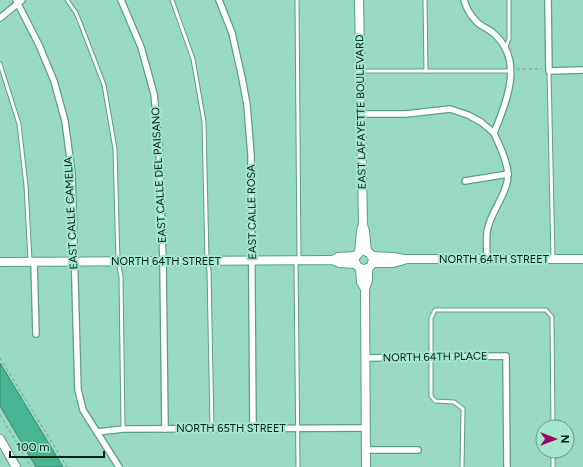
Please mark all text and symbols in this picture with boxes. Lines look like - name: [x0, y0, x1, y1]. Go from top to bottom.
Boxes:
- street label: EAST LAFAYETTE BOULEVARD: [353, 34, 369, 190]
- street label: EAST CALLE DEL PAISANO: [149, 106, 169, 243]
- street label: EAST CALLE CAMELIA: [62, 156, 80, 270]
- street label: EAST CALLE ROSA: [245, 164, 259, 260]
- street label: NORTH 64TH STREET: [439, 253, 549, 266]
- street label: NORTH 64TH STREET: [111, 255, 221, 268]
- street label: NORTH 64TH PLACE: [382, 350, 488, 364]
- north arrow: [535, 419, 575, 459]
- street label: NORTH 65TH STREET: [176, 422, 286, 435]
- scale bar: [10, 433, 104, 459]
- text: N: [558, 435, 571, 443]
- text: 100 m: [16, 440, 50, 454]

*ACTION ITEM*
Pictures stay out; copy every entry above exactly.

*YOUR SOLUTION*
Please mark all text and symbols in this picture with boxes. Lines look like - name: [x0, y0, x1, y1]. Go from top to bottom.
Boxes:
- street label: EAST LAFAYETTE BOULEVARD: [353, 34, 369, 190]
- street label: EAST CALLE DEL PAISANO: [149, 106, 169, 243]
- street label: EAST CALLE CAMELIA: [62, 156, 80, 270]
- street label: EAST CALLE ROSA: [245, 164, 259, 260]
- street label: NORTH 64TH STREET: [439, 253, 549, 266]
- street label: NORTH 64TH STREET: [111, 255, 221, 268]
- street label: NORTH 64TH PLACE: [382, 350, 488, 364]
- north arrow: [535, 419, 575, 459]
- street label: NORTH 65TH STREET: [176, 422, 286, 435]
- scale bar: [10, 433, 104, 459]
- text: N: [558, 435, 571, 443]
- text: 100 m: [16, 440, 50, 454]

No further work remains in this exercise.